Bilanço esasına göre defter tutan mükellefler, yurt dışından getirdikleri ve kanuni defterlerine kaydettikleri varlıkları için pasifte özel bir fon hesabı açabileceklerdir. Söz konusu hesap serbestçe tasarrufa konu edilebilecek, sermayeye eklenebileceği gibi ortaklara da dağıtılabilecektir. Fon hesabında tutulan bu tutarlar, işletmenin tasfiye edilmesi hâlinde vergilendirilmeyeceği gibi 193 sayılı Kanunun 81 inci maddesi ile 5520 sayılı Kanunun 18, 19 ve 20 nci maddeleri uyarınca gerçekleşecek birleşme, devir ve bölünme hallerinde de vergilendirilmeyecektir.
Ayrıca söz konusu varlıklara ilişkin tutarların, kurumlar vergisi mükellefleri tarafından ortaklara dağıtılması hâlinde kar dağıtımına bağlı stopaj yapılmayacak, gerçek kişi ortaklar ile kurumlar vergisi mükellefi olan ortaklar tarafından elde edilen bu tutarlar da vergilendirilmeyecektir.
Ticari kazancı işletme hesabı esasına göre tespit olunanlar ile serbest meslek kazanç defteri tutan mükellefler, söz konusu varlıkları defterlerinde ayrıca gösterebileceklerdir.

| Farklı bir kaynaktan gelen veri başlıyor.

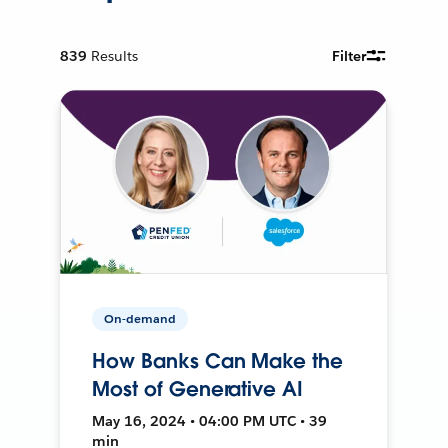
839
Results
Filter
On-demand
How Banks Can Make the
Most of Generative AI
May 16, 2024 • 04:00 PM UTC • 39
min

Kayıtlara alınan varlıkların daha sonra elden çıkarılmasından doğan zararlar, gelir veya kurumlar vergisi uygulaması bakımından gelirin veya kurum kazancının tespitinde gider veya indirim olarak kabul edilmeyecektir.
Diğer Hususlar
Yurt dışında bulunan varlıklar yine yurt dışında bulunan banka veya finansal kurumlardan kullanılan ve bu maddenin yürürlük tarihi itibarıyla kanuni defterlerde kayıtlı olan kredilerin en geç 31/12/2016 tarihine kadar kapatılmasında kullanılabilecektir. Bu takdirde, defter kayıtlarından düşülmesi kaydıyla, borcun ödenmesinde kullanılan varlıklar için Türkiye’ye getirilme şartı aranmaksızın bu madde hükümlerinden yararlanılabilecektir.

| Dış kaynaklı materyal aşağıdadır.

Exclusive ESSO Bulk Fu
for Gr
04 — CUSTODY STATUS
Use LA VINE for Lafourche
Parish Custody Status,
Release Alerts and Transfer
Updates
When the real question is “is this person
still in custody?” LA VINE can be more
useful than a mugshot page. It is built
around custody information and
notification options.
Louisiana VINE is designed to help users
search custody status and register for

Bu maddenin yürürlük tarihi itibarıyla kanuni defterlerde kayıtlı olan sermaye avansları, yurt dışında bulunan para, altın, döviz, menkul kıymet ve diğer sermaye piyasası araçlarından bu maddenin yürürlüğe girmesinden önce Türkiye’ye getirilmiş olanlardan da karşılanabilecektir. Bu takdirde, söz konusu avansların defter kayıtlarından düşülmesi ve varlıkların işletme faaliyetlerinin finansmanında kullanılması kaydıyla madde hükümlerinden yararlanılabilecektir.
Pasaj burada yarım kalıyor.